[Document text Boundary: Start]

Are clean technologies really that clean?


Clean tech firms such as solar panel manufacturers and wind turbine companies are compromising their sustainability claims by failing to account for the environmental impact of the materials they use.

Rare metals, including lithium, neodymium and gallium, are commonly used to develop clean technologies such as solar photovoltaic panels and batteries, but these materials are increasingly scarce and currently have very low recycling rates.

According to Lynelle Cameron, director of sustainability at design software company Autodesk, the failure to minimise the environmental impact of low-carbon technologies is now so prevalent that many clean technologies and green buildings cannot justifiably claim that they are “sustainable”.

Cameron told BusinessGreen that architects and designers are increasingly keen to use more sustainable materials for buildings and clean technologies, but are unable to access information covering the whole lifecycle, from extraction to disposal, that is required to select the best materials.

[Document text Boundary: End]
[Recorded information Boundary: Start]

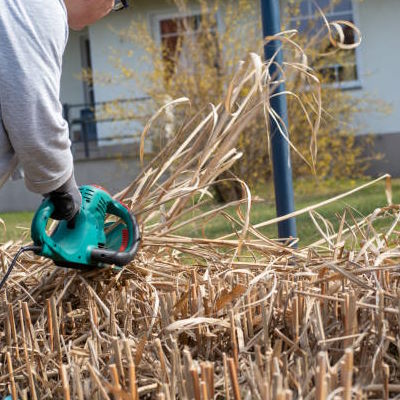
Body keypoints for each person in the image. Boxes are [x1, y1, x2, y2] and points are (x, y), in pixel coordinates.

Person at [0, 0, 115, 220]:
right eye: (118, 4)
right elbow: (33, 114)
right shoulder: (41, 7)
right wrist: (63, 188)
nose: (109, 11)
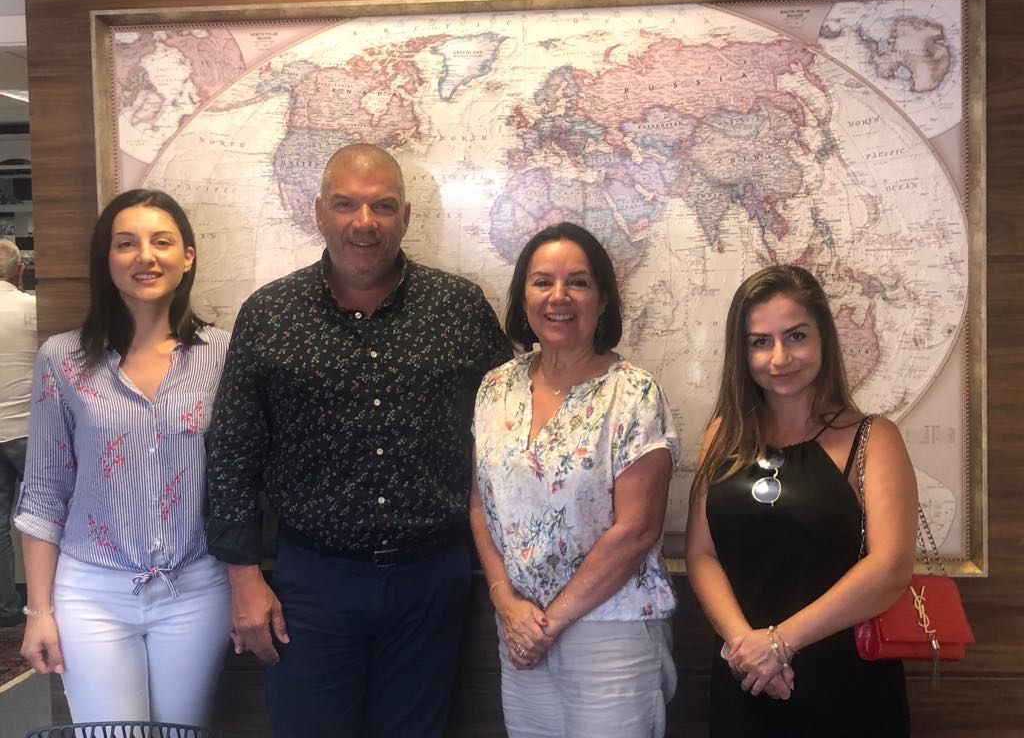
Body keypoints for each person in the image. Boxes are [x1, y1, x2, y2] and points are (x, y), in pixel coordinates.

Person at [205, 143, 510, 738]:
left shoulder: (459, 309)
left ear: (406, 217)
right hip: (312, 584)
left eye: (382, 206)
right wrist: (243, 581)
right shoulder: (270, 315)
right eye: (345, 204)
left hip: (431, 581)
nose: (363, 222)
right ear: (319, 212)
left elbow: (508, 430)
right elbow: (233, 456)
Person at [14, 189, 231, 725]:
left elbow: (241, 480)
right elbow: (44, 492)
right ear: (107, 258)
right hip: (91, 590)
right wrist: (38, 611)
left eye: (162, 242)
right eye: (126, 243)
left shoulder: (224, 355)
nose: (145, 256)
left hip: (195, 588)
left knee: (182, 733)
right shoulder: (63, 359)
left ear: (188, 256)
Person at [685, 264, 918, 737]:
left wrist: (780, 644)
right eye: (760, 342)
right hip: (745, 676)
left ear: (823, 338)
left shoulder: (874, 438)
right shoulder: (721, 436)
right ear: (741, 352)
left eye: (795, 336)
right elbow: (702, 554)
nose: (779, 357)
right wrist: (747, 647)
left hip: (846, 688)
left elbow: (890, 568)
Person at [470, 222, 679, 738]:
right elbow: (481, 503)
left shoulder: (633, 394)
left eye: (578, 282)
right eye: (543, 281)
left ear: (603, 300)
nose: (558, 296)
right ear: (523, 297)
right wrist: (505, 603)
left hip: (611, 633)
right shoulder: (496, 387)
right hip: (519, 628)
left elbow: (637, 529)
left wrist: (552, 622)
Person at [0, 239, 36, 627]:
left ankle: (7, 609)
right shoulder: (33, 309)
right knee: (47, 517)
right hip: (29, 432)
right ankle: (54, 600)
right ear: (20, 270)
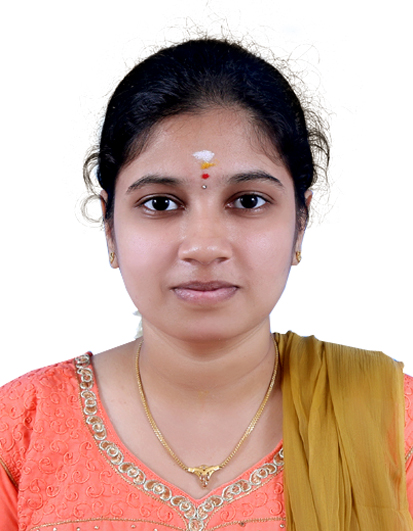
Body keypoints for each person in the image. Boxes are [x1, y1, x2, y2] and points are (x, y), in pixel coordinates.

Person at [1, 38, 412, 531]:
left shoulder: (392, 425)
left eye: (248, 200)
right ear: (110, 227)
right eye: (160, 203)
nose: (203, 246)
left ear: (300, 223)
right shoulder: (22, 428)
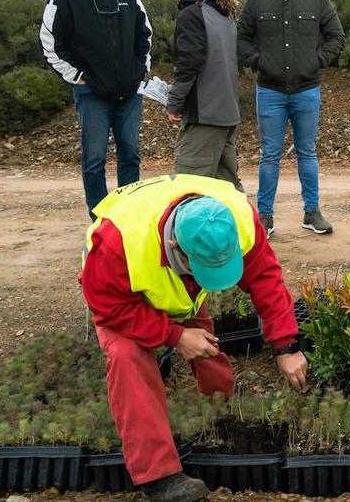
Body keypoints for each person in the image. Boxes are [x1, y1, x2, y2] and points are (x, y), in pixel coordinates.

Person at [80, 174, 306, 502]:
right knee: (128, 357)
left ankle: (219, 408)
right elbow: (109, 310)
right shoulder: (118, 243)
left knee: (202, 340)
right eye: (200, 267)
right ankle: (158, 476)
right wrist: (174, 335)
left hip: (169, 280)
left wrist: (285, 345)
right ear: (175, 247)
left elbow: (265, 276)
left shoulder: (236, 217)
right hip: (123, 295)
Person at [236, 0, 345, 237]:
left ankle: (312, 212)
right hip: (269, 91)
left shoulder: (317, 0)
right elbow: (241, 39)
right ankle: (265, 218)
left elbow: (336, 37)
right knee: (270, 154)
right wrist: (260, 62)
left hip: (306, 91)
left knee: (307, 152)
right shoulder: (257, 0)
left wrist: (316, 61)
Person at [41, 0, 151, 218]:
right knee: (94, 160)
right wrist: (76, 76)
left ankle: (128, 216)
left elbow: (144, 32)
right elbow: (50, 43)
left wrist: (141, 69)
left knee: (130, 155)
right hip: (91, 94)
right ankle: (100, 220)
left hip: (129, 91)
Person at [165, 0, 242, 190]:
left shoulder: (192, 15)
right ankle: (244, 227)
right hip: (226, 115)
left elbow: (188, 64)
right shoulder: (224, 15)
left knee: (191, 190)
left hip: (204, 117)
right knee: (227, 190)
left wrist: (174, 103)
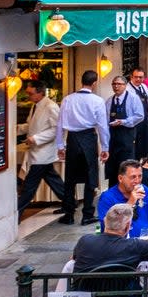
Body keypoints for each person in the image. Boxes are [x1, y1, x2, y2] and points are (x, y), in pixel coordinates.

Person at [73, 203, 148, 273]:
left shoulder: (84, 241)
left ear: (106, 222)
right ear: (128, 227)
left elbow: (73, 261)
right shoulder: (134, 245)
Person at [56, 70, 111, 225]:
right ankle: (87, 213)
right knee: (90, 176)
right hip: (88, 138)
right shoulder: (97, 101)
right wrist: (105, 147)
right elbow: (102, 126)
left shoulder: (67, 99)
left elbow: (60, 124)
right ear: (94, 83)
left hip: (72, 139)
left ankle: (69, 214)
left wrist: (60, 145)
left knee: (70, 178)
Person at [16, 80, 65, 218]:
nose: (29, 96)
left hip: (44, 152)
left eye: (31, 93)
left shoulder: (51, 107)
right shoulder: (35, 106)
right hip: (39, 152)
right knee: (53, 180)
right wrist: (16, 129)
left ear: (40, 93)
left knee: (29, 187)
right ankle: (69, 204)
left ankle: (17, 213)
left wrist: (36, 139)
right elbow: (30, 124)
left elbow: (57, 129)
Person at [97, 159, 148, 238]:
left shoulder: (144, 189)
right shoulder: (107, 197)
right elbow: (107, 226)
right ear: (120, 178)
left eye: (140, 176)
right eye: (133, 177)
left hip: (146, 240)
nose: (137, 181)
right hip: (121, 244)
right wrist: (131, 202)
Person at [105, 75, 146, 182]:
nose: (116, 86)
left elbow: (140, 115)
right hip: (112, 139)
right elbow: (105, 120)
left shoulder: (133, 98)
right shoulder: (109, 101)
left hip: (127, 137)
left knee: (126, 167)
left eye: (119, 84)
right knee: (113, 168)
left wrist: (123, 122)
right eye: (114, 84)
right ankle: (113, 194)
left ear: (125, 85)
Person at [128, 67, 148, 159]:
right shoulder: (128, 90)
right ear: (131, 77)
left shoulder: (144, 87)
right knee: (135, 148)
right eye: (136, 77)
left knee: (145, 148)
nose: (138, 79)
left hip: (145, 122)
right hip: (134, 123)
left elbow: (147, 101)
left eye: (141, 77)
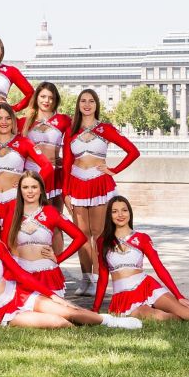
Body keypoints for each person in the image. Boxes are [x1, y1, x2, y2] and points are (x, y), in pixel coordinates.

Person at [0, 203, 140, 329]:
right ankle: (85, 324)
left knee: (68, 310)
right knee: (57, 322)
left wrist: (52, 295)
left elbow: (21, 275)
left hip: (18, 293)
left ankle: (113, 322)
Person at [64, 89, 140, 296]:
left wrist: (114, 170)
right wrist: (65, 193)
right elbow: (67, 163)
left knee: (98, 234)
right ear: (78, 105)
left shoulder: (105, 129)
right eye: (83, 101)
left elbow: (133, 151)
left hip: (100, 184)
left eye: (91, 101)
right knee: (81, 235)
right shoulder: (71, 130)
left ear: (96, 104)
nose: (87, 105)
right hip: (77, 185)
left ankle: (98, 280)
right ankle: (85, 278)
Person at [1, 171, 84, 296]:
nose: (30, 191)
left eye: (34, 187)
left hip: (47, 273)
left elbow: (80, 237)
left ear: (41, 190)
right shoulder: (13, 212)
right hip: (20, 273)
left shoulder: (51, 212)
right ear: (20, 190)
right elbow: (3, 246)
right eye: (25, 187)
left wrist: (59, 258)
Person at [0, 103, 53, 229]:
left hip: (15, 200)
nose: (3, 122)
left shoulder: (24, 142)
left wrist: (28, 184)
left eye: (8, 118)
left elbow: (47, 166)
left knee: (15, 239)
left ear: (13, 121)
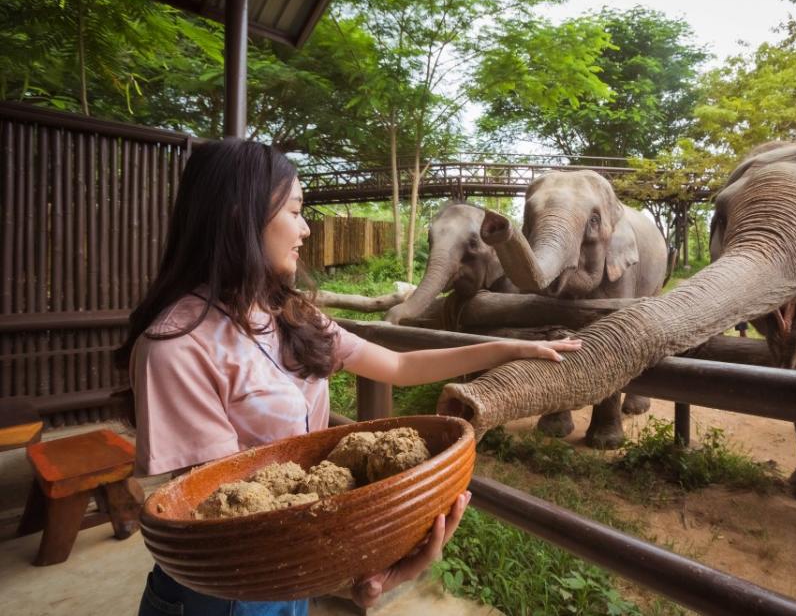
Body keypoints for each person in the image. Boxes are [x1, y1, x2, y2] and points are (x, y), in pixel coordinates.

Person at [115, 139, 581, 616]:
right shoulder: (176, 347)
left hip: (288, 574)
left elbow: (398, 366)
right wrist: (350, 565)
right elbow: (225, 515)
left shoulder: (286, 313)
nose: (306, 227)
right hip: (222, 593)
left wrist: (509, 348)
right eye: (295, 210)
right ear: (240, 215)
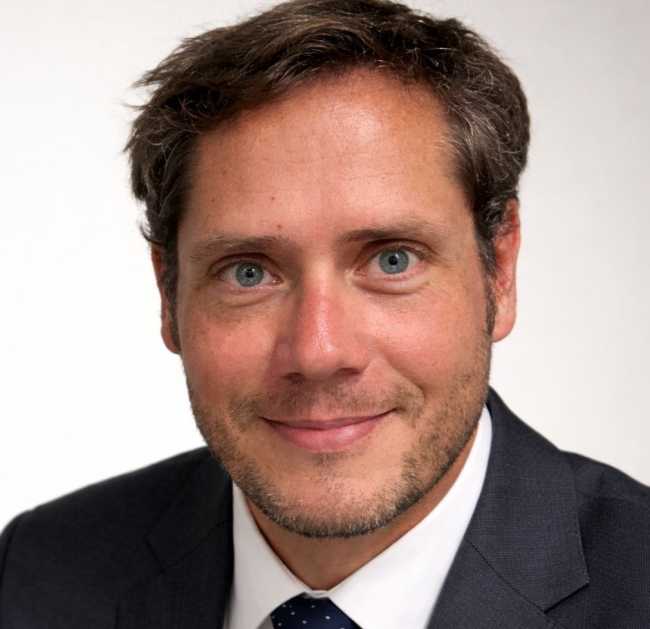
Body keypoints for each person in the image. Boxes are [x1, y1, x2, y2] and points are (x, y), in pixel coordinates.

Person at [1, 0, 648, 626]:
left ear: (499, 271)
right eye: (248, 272)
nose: (318, 352)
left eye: (392, 260)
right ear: (168, 294)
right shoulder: (36, 574)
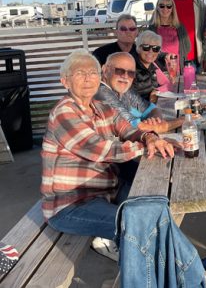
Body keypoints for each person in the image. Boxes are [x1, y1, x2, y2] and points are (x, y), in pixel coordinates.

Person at [41, 49, 178, 261]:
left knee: (158, 204)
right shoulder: (64, 112)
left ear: (100, 76)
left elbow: (127, 129)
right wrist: (147, 146)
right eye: (79, 73)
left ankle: (169, 271)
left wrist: (148, 138)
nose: (88, 78)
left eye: (92, 72)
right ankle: (179, 274)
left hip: (107, 192)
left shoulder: (101, 107)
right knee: (140, 227)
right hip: (71, 205)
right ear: (65, 81)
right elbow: (101, 150)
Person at [96, 52, 183, 133]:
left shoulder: (123, 89)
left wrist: (153, 120)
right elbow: (136, 128)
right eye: (119, 71)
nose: (125, 76)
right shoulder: (102, 92)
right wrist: (183, 120)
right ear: (105, 70)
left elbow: (152, 109)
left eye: (131, 73)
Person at [149, 0, 190, 73]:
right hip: (158, 70)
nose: (165, 9)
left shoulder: (180, 27)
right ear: (157, 7)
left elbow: (187, 47)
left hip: (177, 69)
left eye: (168, 6)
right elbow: (148, 51)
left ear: (172, 8)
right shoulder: (152, 28)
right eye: (162, 6)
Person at [132, 30, 172, 100]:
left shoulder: (153, 65)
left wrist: (156, 91)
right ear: (138, 48)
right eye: (146, 47)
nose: (151, 51)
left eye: (155, 48)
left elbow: (167, 84)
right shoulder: (131, 67)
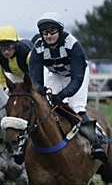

[Recorded information Boundary: End]

- [What you need to do]
Could you carry on the article about whether clean technologies are truly clean, picking up right after its last paragraph?

- [Reply]
In an attempt to create more sustainable clean tech, Autodesk last week signed a deal with Granta, a spin-off from Cambridge University that holds detailed information on almost every material in the world. Through the partnership the company is aiming to supply information on different materials’ impacts through the company’s modelling software.

“We’re trying to bring knowledge into the design process and help to pre-empt it – because clean tech is not inherently sustainable,” she told BusinessGreen. “The scale with which we’re developing PV is potentially disastrous if we don’t start thinking about this. No one’s talking about it – it’s like clean tech’s dirty secret.”

In addition to providing information on materials, Autodesk is working to expand its portfolio of design software suites, which aim to help designers model the efficiency of buildings, roads and cities at the planning stage. The same applications can also be used to calculate almost immediately what alterations can be made to existing buildings to lower energy costs, while a separate program is helping the Carbon Disclosure Project calculate the carbon footprint of cities around the globe.

The company’s latest software toolkit, Rapid Energy Modelling, also allows companies to put a figure to within five per cent accuracy on the energy performance of a building from uploaded photos, as a precursor to a full survey.

Cameron said that the latest software places great emphasis on how the shape, orientation and location of buildings affect energy performance, something she argued designers have tended to underestimate.

“I don’t think the importance or the impact of [shape, orientation and location] on energy performance has been understood previously,” she said. “It’s incredible – you take one building, you rotate it by five degrees on the site and it can reduce your energy performance by 30 per cent.”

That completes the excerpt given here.